Contributed by Jeff Hanks

I have been using a single Millennium 3000 filter in my 200 L tank, no problems. As for cleaning the water flow adjuster, my small brush and some vinigar works great. The the lift tubes will crack if not handled with care, so be careful. Overall, I would recommend this filter to everyone. You can purchase repalcement carbon filters on line for about $11.00 for a pack of four.

Contributed by Mark Whitt

I have the Millenuim 3000, and I love it! It's so quiet! I can't find the replacement cartridges for it though, so for a lot cheaper, I just make my own! I buy activated carbon (the black stuff) for $5.99 and a big bag of filter floss for $1.99 and it lasts me a LONG time.
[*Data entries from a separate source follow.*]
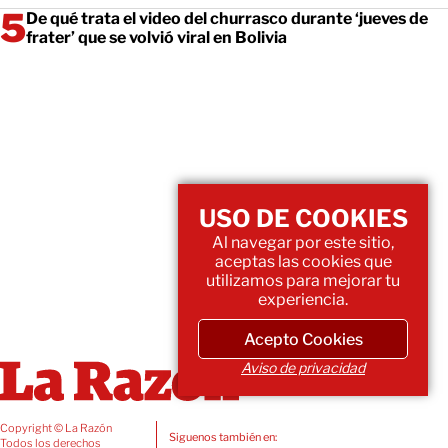
De qué trata el video del churrasco durante ‘jueves de
frater’ que se volvió viral en Bolivia
USO DE COOKIES
Al navegar por este sitio,
aceptas las cookies que
utilizamos para mejorar tu
experiencia.
Acepto Cookies
Aviso de privacidad
Copyright © La Razón
Siguenos también en:
Todos los derechos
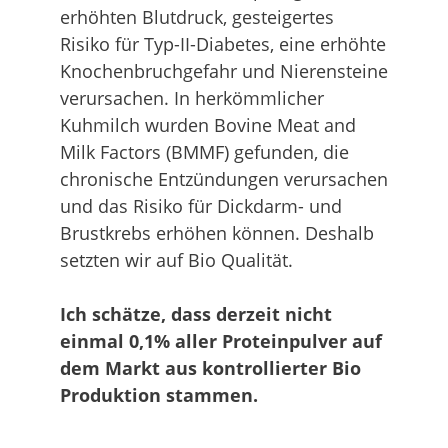
erhöhten Blutdruck, gesteigertes
Risiko für Typ-II-Diabetes, eine erhöhte
Knochenbruchgefahr und Nierensteine
verursachen. In herkömmlicher
Kuhmilch wurden Bovine Meat and
Milk Factors (BMMF) gefunden, die
chronische Entzündungen verursachen
und das Risiko für Dickdarm- und
Brustkrebs erhöhen können. Deshalb
setzten wir auf Bio Qualität.
Ich schätze, dass derzeit nicht
einmal 0,1% aller Proteinpulver auf
dem Markt aus kontrollierter Bio
Produktion stammen.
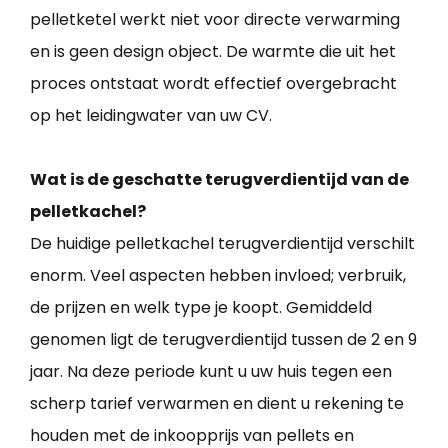
pelletketel werkt niet voor directe verwarming
en is geen design object. De warmte die uit het
proces ontstaat wordt effectief overgebracht
op het leidingwater van uw CV.
Wat is de geschatte terugverdientijd van de
pelletkachel?
De huidige pelletkachel terugverdientijd verschilt
enorm. Veel aspecten hebben invloed; verbruik,
de prijzen en welk type je koopt. Gemiddeld
genomen ligt de terugverdientijd tussen de 2 en 9
jaar. Na deze periode kunt u uw huis tegen een
scherp tarief verwarmen en dient u rekening te
houden met de inkoopprijs van pellets en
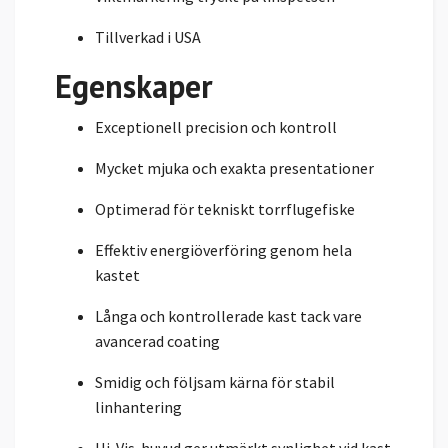
Tillverkad i USA
Egenskaper
Exceptionell precision och kontroll
Mycket mjuka och exakta presentationer
Optimerad för tekniskt torrflugefiske
Effektiv energiöverföring genom hela
kastet
Långa och kontrollerade kast tack vare
avancerad coating
Smidig och följsam kärna för stabil
linhantering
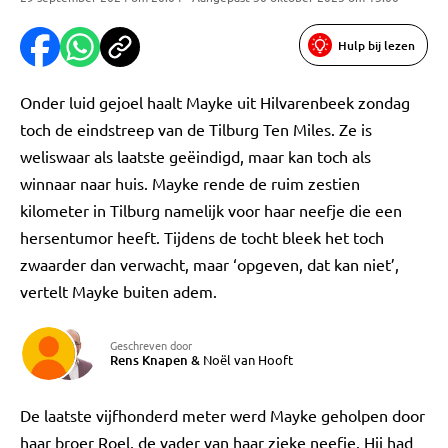
Hulp bij lezen
Onder luid gejoel haalt Mayke uit Hilvarenbeek zondag
toch de eindstreep van de Tilburg Ten Miles. Ze is
weliswaar als laatste geëindigd, maar kan toch als
winnaar naar huis. Mayke rende de ruim zestien
kilometer in Tilburg namelijk voor haar neefje die een
hersentumor heeft. Tijdens de tocht bleek het toch
zwaarder dan verwacht, maar ‘opgeven, dat kan niet’,
vertelt Mayke buiten adem.
Geschreven door
Rens Knapen
&
Noël van Hooft
De laatste vijfhonderd meter werd Mayke geholpen door
haar broer Roel, de vader van haar zieke neefje. Hij had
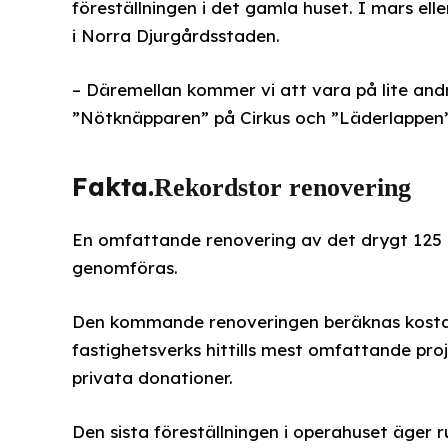
föreställningen i det gamla huset. I mars ell
i Norra Djurgårdsstaden.
– Däremellan kommer vi att vara på lite and
”Nötknäpparen” på Cirkus och ”Läderlappen” 
Fakta.
Rekordstor renovering
En omfattande renovering av det drygt 125 
genomföras.
Den kommande renoveringen beräknas kosta 3
fastighetsverks hittills mest omfattande proj
privata donationer.
Den sista föreställningen i operahuset äger r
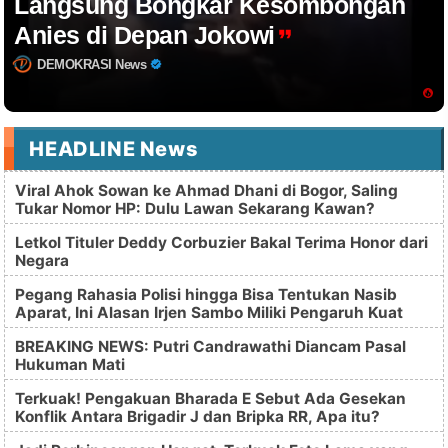
Langsung Bongkar Kesombongan
Anies di Depan Jokowi
DEMOKRASI News
HEADLINE News
Viral Ahok Sowan ke Ahmad Dhani di Bogor, Saling
Tukar Nomor HP: Dulu Lawan Sekarang Kawan?
Letkol Tituler Deddy Corbuzier Bakal Terima Honor dari
Negara
Pegang Rahasia Polisi hingga Bisa Tentukan Nasib
Aparat, Ini Alasan Irjen Sambo Miliki Pengaruh Kuat
BREAKING NEWS: Putri Candrawathi Diancam Pasal
Hukuman Mati
Terkuak! Pengakuan Bharada E Sebut Ada Gesekan
Konflik Antara Brigadir J dan Bripka RR, Apa itu?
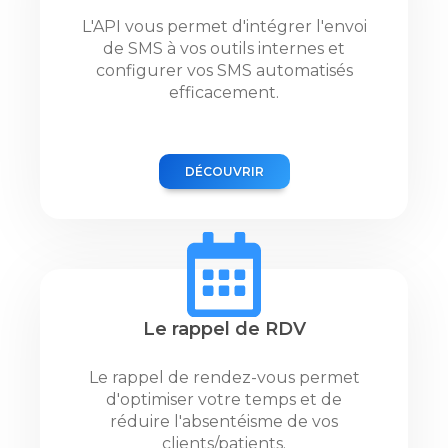
L'API vous permet d'intégrer l'envoi
de SMS à vos outils internes et
configurer vos SMS automatisés
efficacement.
DÉCOUVRIR
Le rappel de RDV
Le rappel de rendez-vous permet
d'optimiser votre temps et de
réduire l'absentéisme de vos
clients/patients.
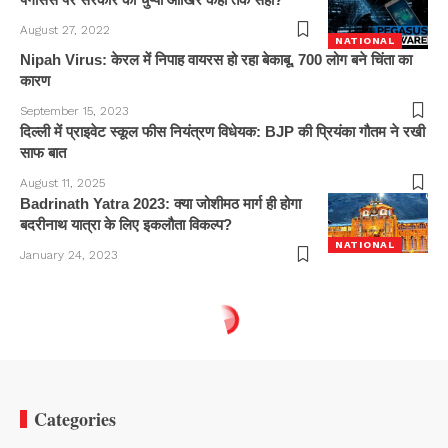
August 27, 2022
NATIONAL
Nipah Virus: केरल में निपाह वायरस हो रहा बेकाबू, 700 लोग बने चिंता का
कारण
September 15, 2023
दिल्ली में प्राइवेट स्कूल फीस नियंत्रण विधेयक: BJP की प्रियंका गौतम ने रखी
साफ बात
August 11, 2025
Badrinath Yatra 2023: क्या जोशीमठ मार्ग ही होगा
बदरीनाथ यात्रा के लिए इकलौता विकल्प?
NATIONAL
January 24, 2023
Categories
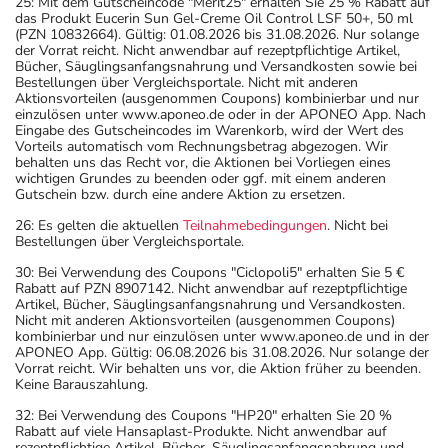
25: Mit dem Gutscheincode "Merit25" erhalten Sie 25 % Rabatt auf
das Produkt Eucerin Sun Gel-Creme Oil Control LSF 50+, 50 ml
(PZN 10832664). Gültig: 01.08.2026 bis 31.08.2026. Nur solange
der Vorrat reicht. Nicht anwendbar auf rezeptpflichtige Artikel,
Bücher, Säuglingsanfangsnahrung und Versandkosten sowie bei
Bestellungen über Vergleichsportale. Nicht mit anderen
Aktionsvorteilen (ausgenommen Coupons) kombinierbar und nur
einzulösen unter www.aponeo.de oder in der APONEO App. Nach
Eingabe des Gutscheincodes im Warenkorb, wird der Wert des
Vorteils automatisch vom Rechnungsbetrag abgezogen. Wir
behalten uns das Recht vor, die Aktionen bei Vorliegen eines
wichtigen Grundes zu beenden oder ggf. mit einem anderen
Gutschein bzw. durch eine andere Aktion zu ersetzen.
26: Es gelten die aktuellen
Teilnahmebedingungen
. Nicht bei
Bestellungen über Vergleichsportale.
30: Bei Verwendung des Coupons "Ciclopoli5" erhalten Sie 5 €
Rabatt auf PZN 8907142. Nicht anwendbar auf rezeptpflichtige
Artikel, Bücher, Säuglingsanfangsnahrung und Versandkosten.
Nicht mit anderen Aktionsvorteilen (ausgenommen Coupons)
kombinierbar und nur einzulösen unter www.aponeo.de und in der
APONEO App. Gültig: 06.08.2026 bis 31.08.2026. Nur solange der
Vorrat reicht. Wir behalten uns vor, die Aktion früher zu beenden.
Keine Barauszahlung.
32: Bei Verwendung des Coupons "HP20" erhalten Sie 20 %
Rabatt auf viele Hansaplast-Produkte. Nicht anwendbar auf
rezeptpflichtige Artikel, Bücher, Säuglingsanfangsnahrung und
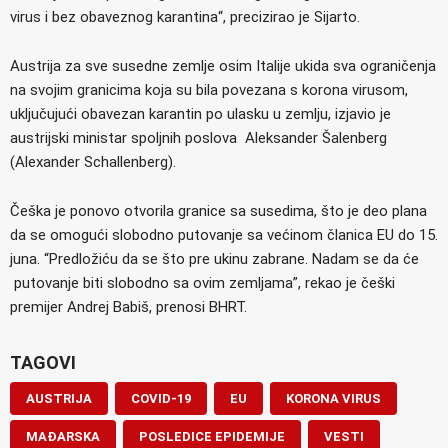
virus i bez obaveznog karantina“, precizirao je Sijarto.
Austrija za sve susedne zemlje osim Italije ukida sva ograničenja
na svojim granicima koja su bila povezana s korona virusom,
uključujući obavezan karantin po ulasku u zemlju, izjavio je
austrijski ministar spoljnih poslova Aleksander Šalenberg
(Alexander Schallenberg).
Češka je ponovo otvorila granice sa susedima, što je deo plana
da se omogući slobodno putovanje sa većinom članica EU do 15.
juna. “Predložiću da se što pre ukinu zabrane. Nadam se da će
putovanje biti slobodno sa ovim zemljama”, rekao je češki
premijer Andrej Babiš, prenosi BHRT.
TAGOVI
AUSTRIJA
COVID-19
EU
KORONA VIRUS
MAĐARSKA
POSLEDICE EPIDEMIJE
VESTI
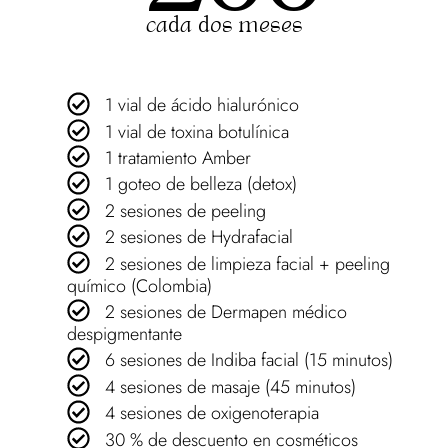
cada dos meses
1 vial de ácido hialurónico
1 vial de toxina botulínica
1 tratamiento Amber
1 goteo de belleza (detox)
2 sesiones de peeling
2 sesiones de Hydrafacial
2 sesiones de limpieza facial + peeling
químico (Colombia)
2 sesiones de Dermapen médico
despigmentante
6 sesiones de Indiba facial (15 minutos)
4 sesiones de masaje (45 minutos)
4 sesiones de oxigenoterapia
30 % de descuento en cosméticos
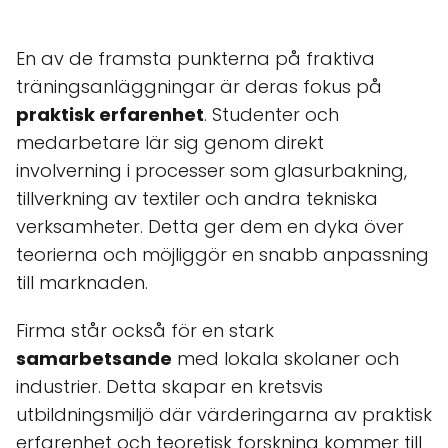
En av de framsta punkterna på fraktiva
träningsanläggningar är deras fokus på
praktisk erfarenhet
. Studenter och
medarbetare lär sig genom direkt
involverning i processer som glasurbakning,
tillverkning av textiler och andra tekniska
verksamheter. Detta ger dem en dyka över
teorierna och möjliggör en snabb anpassning
till marknaden.
Firma står också för en stark
samarbetsande
med lokala skolaner och
industrier. Detta skapar en kretsvis
utbildningsmiljö där värderingarna av praktisk
erfarenhet och teoretisk forskning kommer till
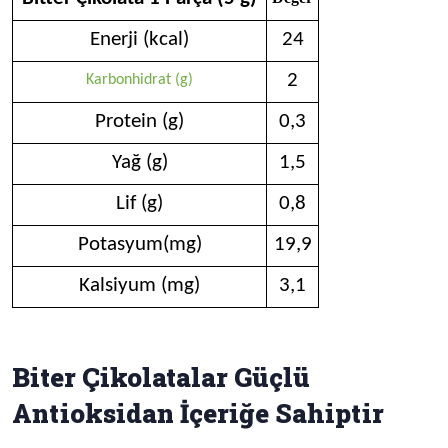
Enerji (kcal)
24
2
Karbonhidrat (g)
Protein (g)
0,3
Yağ (g)
1,5
Lif (g)
0,8
Potasyum(mg)
19,9
Kalsiyum (mg)
3,1
Biter Çikolatalar Güçlü
Antioksidan İçeriğe Sahiptir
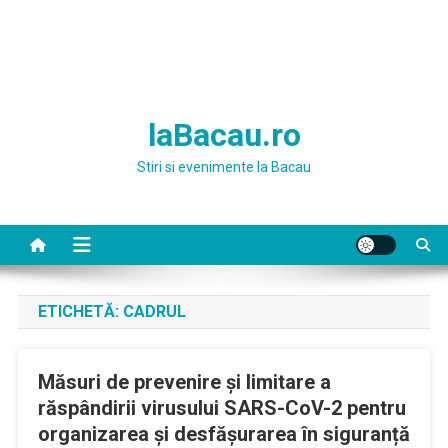
laBacau.ro
Stiri si evenimente la Bacau
ETICHETĂ:
CADRUL
Măsuri de prevenire și limitare a
răspândirii virusului SARS-CoV-2 pentru
organizarea și desfășurarea în siguranță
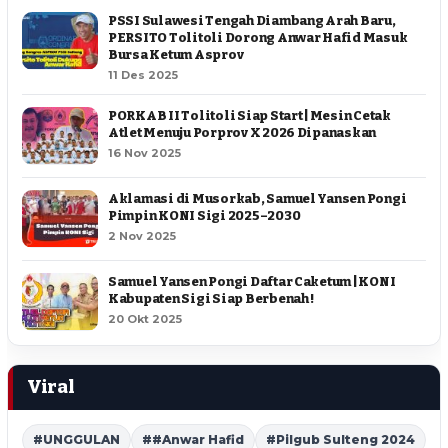
PSSI Sulawesi Tengah Diambang Arah Baru,
PERSITO Tolitoli Dorong Anwar Hafid Masuk
Bursa Ketum Asprov
11 Des 2025
PORKAB II Tolitoli Siap Start | Mesin Cetak
Atlet Menuju Porprov X 2026 Dipanaskan
16 Nov 2025
Aklamasi di Musorkab, Samuel Yansen Pongi
Pimpin KONI Sigi 2025–2030
2 Nov 2025
Samuel Yansen Pongi Daftar Caketum | KONI
Kabupaten Sigi Siap Berbenah !
20 Okt 2025
Viral
#UNGGULAN
##Anwar Hafid
#Pilgub Sulteng 2024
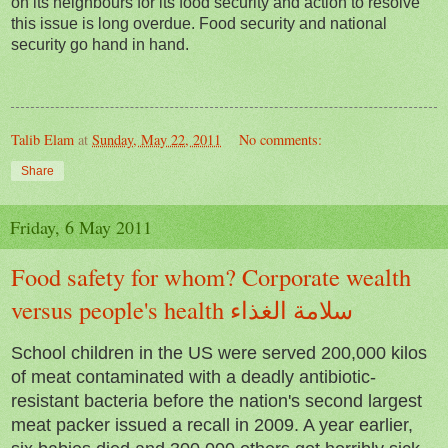
on its neighbours for its food security and action to resolve
this issue is long overdue. Food security and national
security go hand in hand.
Talib Elam
at
Sunday, May 22, 2011
No comments:
Share
Friday, 6 May 2011
Food safety for whom? Corporate wealth
versus people's health سلامة الغذاء
School children in the US were served 200,000 kilos
of meat contaminated with a deadly antibiotic-
resistant bacteria before the nation's second largest
meat packer issued a recall in 2009. A year earlier,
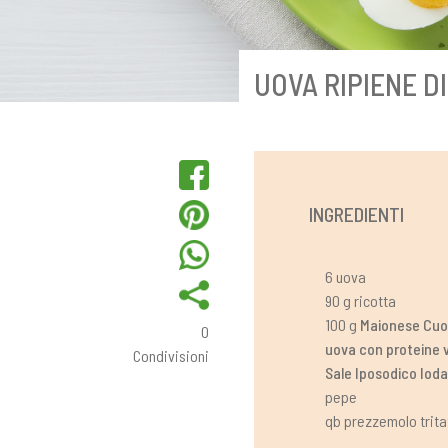
UOVA RIPIENE D
INGREDIENTI
6 uova
90 g ricotta
100 g
Maionese Cuo
0
uova con proteine 
Condivisioni
Sale Iposodico Iod
pepe
qb prezzemolo trita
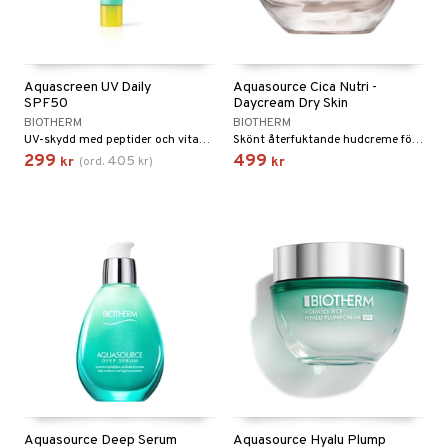
Aquascreen UV Daily
Aquasource Cica Nutri -
SPF50
Daycream Dry Skin
BIOTHERM
BIOTHERM
UV-skydd med peptider och vitaminer från Biotherm
Skönt återfuktande hudcreme för torr hud från Biotherm
299
499
405
kr
(
ord.
kr
)
kr
Aquasource Deep Serum
Aquasource Hyalu Plump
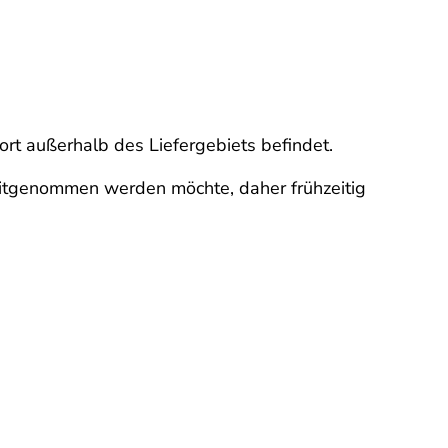
t außerhalb des Liefergebiets befindet.
mitgenommen werden möchte, daher frühzeitig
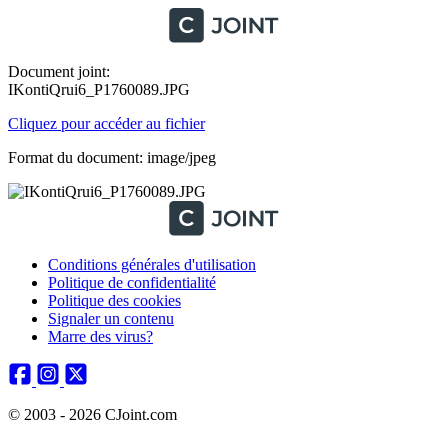
Document joint:
IKontiQrui6_P1760089.JPG
Cliquez pour accéder au fichier
Format du document: image/jpeg
Conditions générales d'utilisation
Politique de confidentialité
Politique des cookies
Signaler un contenu
Marre des virus?
© 2003 - 2026 CJoint.com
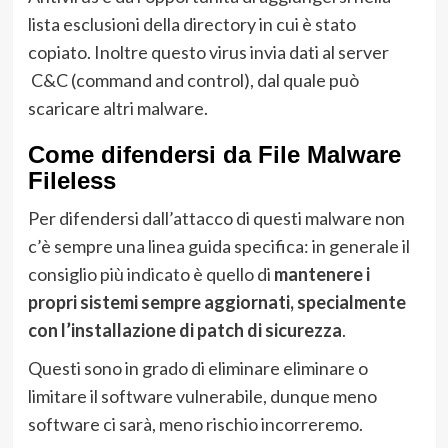
lista esclusioni della directory in cui è stato
copiato. Inoltre questo virus invia dati al server
C&C (command and control), dal quale può
scaricare altri malware.
Come difendersi da File Malware
Fileless
Per difendersi dall’attacco di questi malware non
c’è sempre una linea guida specifica: in generale il
consiglio più indicato è quello di
mantenere i
propri sistemi sempre aggiornati, specialmente
con l’installazione di patch di sicurezza
.
Questi sono in grado di eliminare eliminare o
limitare il software vulnerabile, dunque meno
software ci sarà, meno rischio incorreremo.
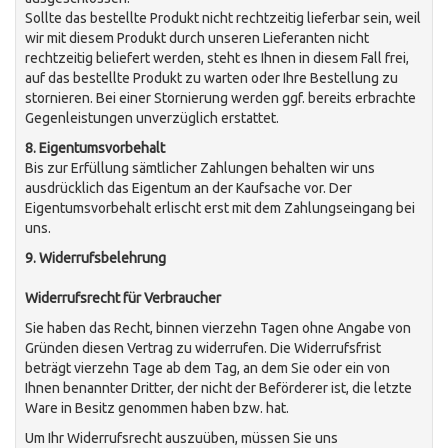
Sollte das bestellte Produkt nicht rechtzeitig lieferbar sein, weil
wir mit diesem Produkt durch unseren Lieferanten nicht
rechtzeitig beliefert werden, steht es Ihnen in diesem Fall frei,
auf das bestellte Produkt zu warten oder Ihre Bestellung zu
stornieren. Bei einer Stornierung werden ggf. bereits erbrachte
Gegenleistungen unverzüglich erstattet.
8. Eigentumsvorbehalt
Bis zur Erfüllung sämtlicher Zahlungen behalten wir uns
ausdrücklich das Eigentum an der Kaufsache vor. Der
Eigentumsvorbehalt erlischt erst mit dem Zahlungseingang bei
uns.
9. Widerrufsbelehrung
Widerrufsrecht für Verbraucher
Sie haben das Recht, binnen vierzehn Tagen ohne Angabe von
Gründen diesen Vertrag zu widerrufen. Die Widerrufsfrist
beträgt vierzehn Tage ab dem Tag, an dem Sie oder ein von
Ihnen benannter Dritter, der nicht der Beförderer ist, die letzte
Ware in Besitz genommen haben bzw. hat.
Um Ihr Widerrufsrecht auszuüben, müssen Sie uns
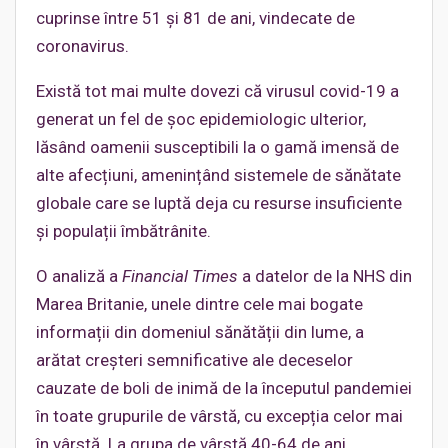
cuprinse între 51 și 81 de ani, vindecate de
coronavirus.
Există tot mai multe dovezi că virusul covid-19 a
generat un fel de șoc epidemiologic ulterior,
lăsând oamenii susceptibili la o gamă imensă de
alte afecțiuni, amenințând sistemele de sănătate
globale care se luptă deja cu resurse insuficiente
și populații îmbătrânite.
O analiză a
Financial Times
a datelor de la NHS din
Marea Britanie, unele dintre cele mai bogate
informații din domeniul sănătății din lume, a
arătat creșteri semnificative ale deceselor
cauzate de boli de inimă de la începutul pandemiei
în toate grupurile de vârstă, cu excepția celor mai
în vârstă. La grupa de vârstă 40-64 de ani,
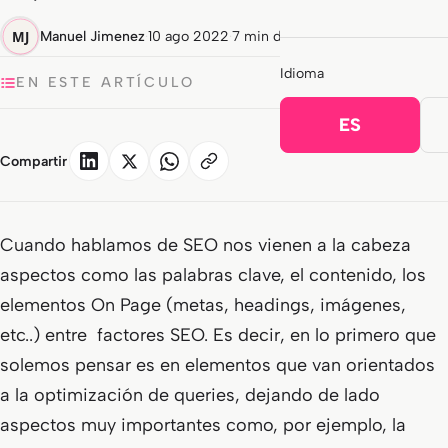
Manuel Jimenez
·
10 ago 2022
·
7 min de lectura
Idioma
EN ESTE ARTÍCULO
ES
Compartir
Cuando hablamos de SEO nos vienen a la cabeza
aspectos como las palabras clave, el contenido, los
elementos On Page (metas, headings, imágenes,
etc..) entre factores SEO. Es decir, en lo primero que
solemos pensar es en elementos que van orientados
a la optimización de queries, dejando de lado
aspectos muy importantes como, por ejemplo, la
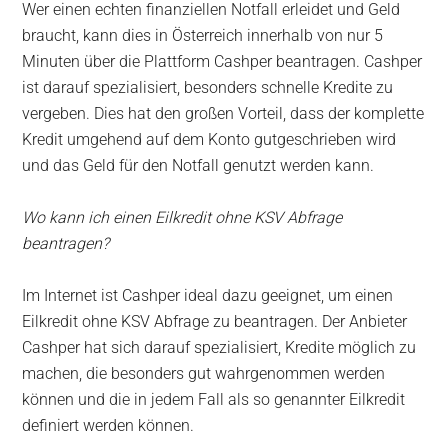
Wer einen echten finanziellen Notfall erleidet und Geld
braucht, kann dies in Österreich innerhalb von nur 5
Minuten über die Plattform Cashper beantragen. Cashper
ist darauf spezialisiert, besonders schnelle Kredite zu
vergeben. Dies hat den großen Vorteil, dass der komplette
Kredit umgehend auf dem Konto gutgeschrieben wird
und das Geld für den Notfall genutzt werden kann.
Wo kann ich einen Eilkredit ohne KSV Abfrage
beantragen?
Im Internet ist Cashper ideal dazu geeignet, um einen
Eilkredit ohne KSV Abfrage zu beantragen. Der Anbieter
Cashper hat sich darauf spezialisiert, Kredite möglich zu
machen, die besonders gut wahrgenommen werden
können und die in jedem Fall als so genannter Eilkredit
definiert werden können.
I also like the fact that its clear...its easier to see inside the filter if you need too, but if you have a lot of algae its not pretty to look at. The pros out-weigh the cons by far!

Contributed by Megan

I have been using Millennium 2000's and 3000's in some of my tanks. The replaceable filter cartridge has charcoal inside it and is thrown away. I found some replacement filters made by Ginger that did not use charcoal and cost less and my tanks were fine. Then, to cut costs further, I tried an experiment. I went to a fabric store and bought some batting. It is a light weight type of material that I thought would be similar to the mesh on the replacement filter cartridges. The material is not as stiff, but it works. I kept the plastic part of my Millennium filter and tore off the mesh material and threw out the carbon. Next I cut a piece of batting and put it in place of the old mesh with just enough width to bring it around the sides of the plastic filter frame. Next I insert it into the slot in the filter. Well, it worked. The small roll of batting cost me about US$6.00. Each filter replacement costs me only about US$0.07 each. Very inexpensive when compared to the price of buying filters. Now I can afford to change filters as often as I like without incurring much expense. I have done the same with Whisper filters also. This eliminates the charcoal, but I haven't missed it. My fish have been doing fine. Just a note: I have only had freshwater fish tanks. I don't know if it would work as well with a marine tank.

Contributed by

I've had two Millennium 1000 power filters for about 12 years. After getting tired of replacing the inserts with new ones, I began using just the old frames, and filling them with carbon and wrapping them with batting from a fabric store. Then I got tired of THAT, and just cut down a huge Aquaclear sponge to fit into that space and that's all I've used now for the last..... 10 years. Gets clogged up? Just squeeze and rinse. I don't miss the carbon, as my tanks smell like garden soil without it.